DES is a symmetric block encryption algorithm. This means that when 64-bit blocks of plaintext go in, 64-bit blocks of ciphertext comes out. Since it’s symmetric, the same key is used for encryption and decryption. When DES algorithm is applied to data, it divides the message into blocks and operates on them one at a time. The blocks are then put into 16 rounds of transposition and substitution functions.

What does it mean to be “broken”?

Algorithms are considered to be broken if someone uncovers a key that is used during an encryption process. You can break an algorithm by brute force attack of by identifying weaknesses in the algorithm itself.

Chapter 7: Running and Concealment Ciphers:

• Running Key Cipher:
• Can use a key that does not require an electronic algorithm and bit alternation.
• Uses components in the physical world.
• Example:
•  An algorithm that is a set of books agreed upon by the sender and receiver.

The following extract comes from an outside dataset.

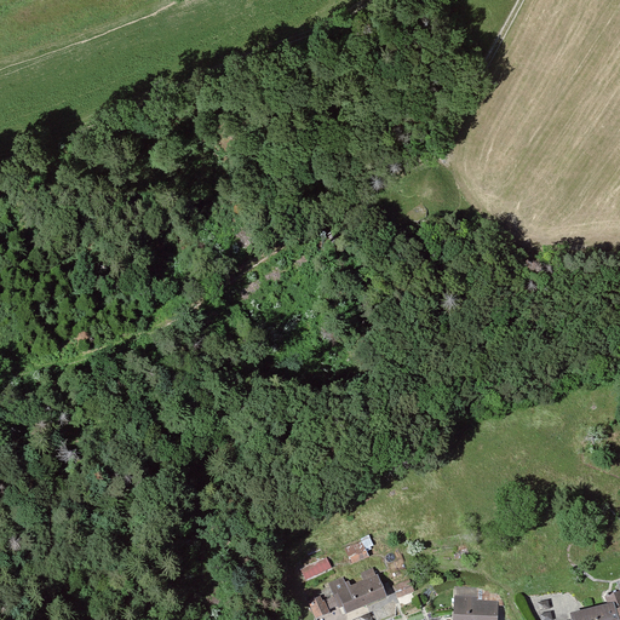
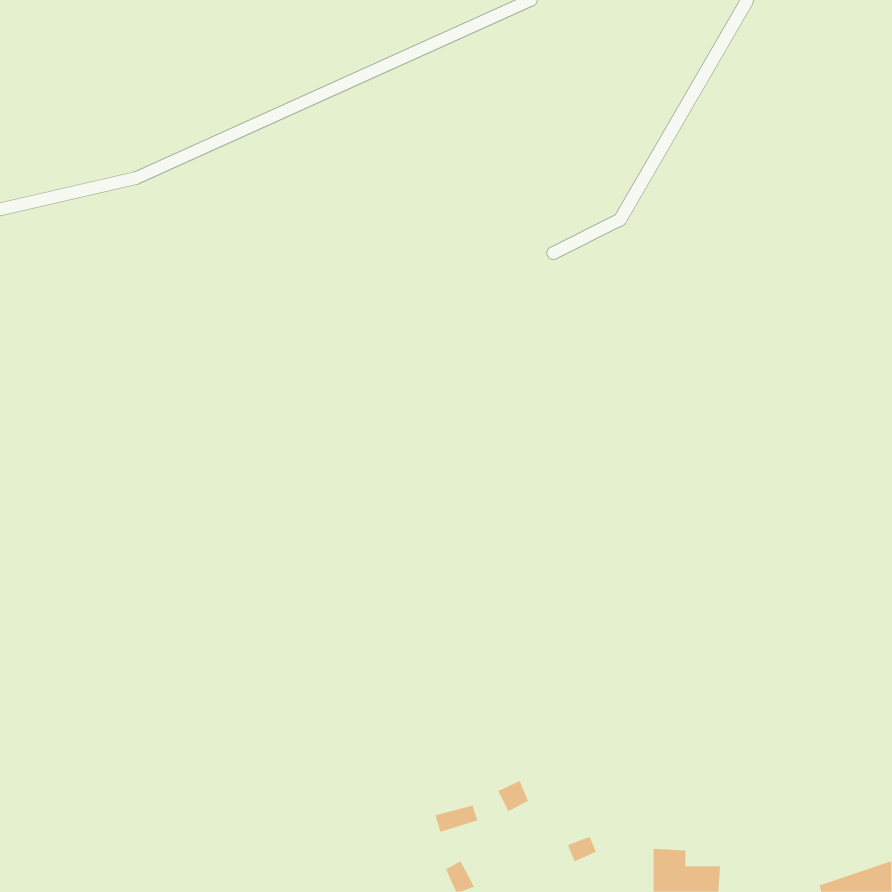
building: [329,576,385,613] -> none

The key in this cipher could be a book page, line number, and column count.
• Concealment Cipher:
• This type of cipher is a message within a message.
• Example:
• Suppose it was agreed upon to have a key with every third word within a message. If a secret message was sent that read, “The saying, ‘The time is right’ is now cow language, so is not a dead subject.” Because the key is every third word, the secret message within the message would be “The right cow is dead.”